One of the historian’s most difficult tasks is to convey a sense of mood to a modern audience for whom that mood is inconceivable.

In “The Siege of Washington: The Untold Story of the Twelve Days That Shook the Union,” brothers John and Charles Lockwood make superb use of contemporary accounts to go beyond facts, circumstances and events to capture the feeling of dread hanging over the nation’s capital in the days immediately following the fall of Fort Sumter in April 1861.

The story, despite the subtitle, is not really untold. The broad outlines appear in all comprehensive histories of the war. Historians of wartime Washington have paid particular attention to the period — excellent, if abbreviated, accounts can be found in Margaret Leech’s 1941 classic “Reveille in Washington” and Ernest B. Furgurson’s “Freedom Rising: Washington in the Civil War,” published in 2004.

But the Lockwoods — both born and raised in Washington — present the first full-length treatment, and it is a detail-laden treasure.

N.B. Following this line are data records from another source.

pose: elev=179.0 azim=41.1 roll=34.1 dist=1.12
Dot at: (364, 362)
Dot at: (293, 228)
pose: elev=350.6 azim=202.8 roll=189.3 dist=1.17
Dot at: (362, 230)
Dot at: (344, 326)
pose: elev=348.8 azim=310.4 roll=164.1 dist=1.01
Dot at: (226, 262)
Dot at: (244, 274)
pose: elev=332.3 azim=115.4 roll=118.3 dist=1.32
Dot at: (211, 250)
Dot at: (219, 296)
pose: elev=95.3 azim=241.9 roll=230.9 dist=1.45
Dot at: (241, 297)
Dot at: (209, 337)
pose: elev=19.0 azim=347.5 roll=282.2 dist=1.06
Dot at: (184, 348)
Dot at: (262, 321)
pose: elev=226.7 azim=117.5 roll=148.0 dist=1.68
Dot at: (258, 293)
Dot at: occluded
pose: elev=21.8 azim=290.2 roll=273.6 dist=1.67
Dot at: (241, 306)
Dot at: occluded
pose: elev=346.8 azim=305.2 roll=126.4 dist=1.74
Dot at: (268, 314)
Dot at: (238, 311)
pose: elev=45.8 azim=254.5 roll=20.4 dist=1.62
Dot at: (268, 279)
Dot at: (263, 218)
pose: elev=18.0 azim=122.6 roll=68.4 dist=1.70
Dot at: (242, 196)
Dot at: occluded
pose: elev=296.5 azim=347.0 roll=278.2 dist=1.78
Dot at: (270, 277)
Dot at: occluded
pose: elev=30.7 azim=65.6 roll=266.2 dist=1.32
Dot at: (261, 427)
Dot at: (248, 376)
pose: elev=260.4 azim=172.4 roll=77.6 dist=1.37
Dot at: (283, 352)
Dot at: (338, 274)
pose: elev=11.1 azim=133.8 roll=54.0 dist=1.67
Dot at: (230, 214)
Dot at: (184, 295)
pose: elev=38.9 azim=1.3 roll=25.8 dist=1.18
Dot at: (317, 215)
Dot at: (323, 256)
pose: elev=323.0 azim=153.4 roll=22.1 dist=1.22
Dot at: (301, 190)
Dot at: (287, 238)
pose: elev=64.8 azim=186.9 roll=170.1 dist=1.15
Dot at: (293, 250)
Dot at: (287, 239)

They present a day-by-day account, from April 15, the day President Abraham Lincoln’s call for 75,000 volunteers to defend the Union was published, to April 25, the day the 7th New York Regiment arrived in the city, relieving the siege.

That structure lends itself to mounting tension and helps provide a sense of the fear and panic that enveloped the federal capital, a city with Southern sensibilities that was surrounded by slave-holding states.

It seemed obvious that the Confederates across the Potomac would attack and capture the seat of Northern government, which lacked both natural and man-made defenses. In fact, it remains something of a mystery even today why that didn’t happen.

The Lockwoods offer several plausible explanations. For starters, Southern leaders were thinking tactically rather than strategically at the beginning. They felt it was more important to use scarce resources to capture the arsenals at Harpers Ferry and Norfolk, Va.

Northerners also wildly overestimated the number and effectiveness of Southern troops so early in the conflict, and many of the soldiers the South did have were far from Washington.

Lastly, Confederate caution ruled. A dash for Washington that succeeded might well bring a quick end to the war and win independence for the Confederacy. But an attack that bold that failed might have dire consequences for the fledgling government.

So on the Virginia side they stayed, and a cold peace reigned until the First Battle of Manassas three months later.

But the citizens of Washington were not privy to Southern deliberations, and they worried themselves into a frazzle. Here is where the Lockwoods shine: Using newspaper accounts, diaries and letters, they paint a vivid portrait of a city on the edge, its citizens fearful of invasion, suspicious of their neighbors and desperately wondering when help would arrive.

Help was on the way, but it took awhile to get here. State governors responded with enthusiasm to Lincoln’s call for volunteers, and companies were quickly organized. Many had already been formed in anticipation of war.

If the siege could be said to have a turning point, it came April 19, when the 6th Massachusetts Regiment was attacked by a mob in Baltimore.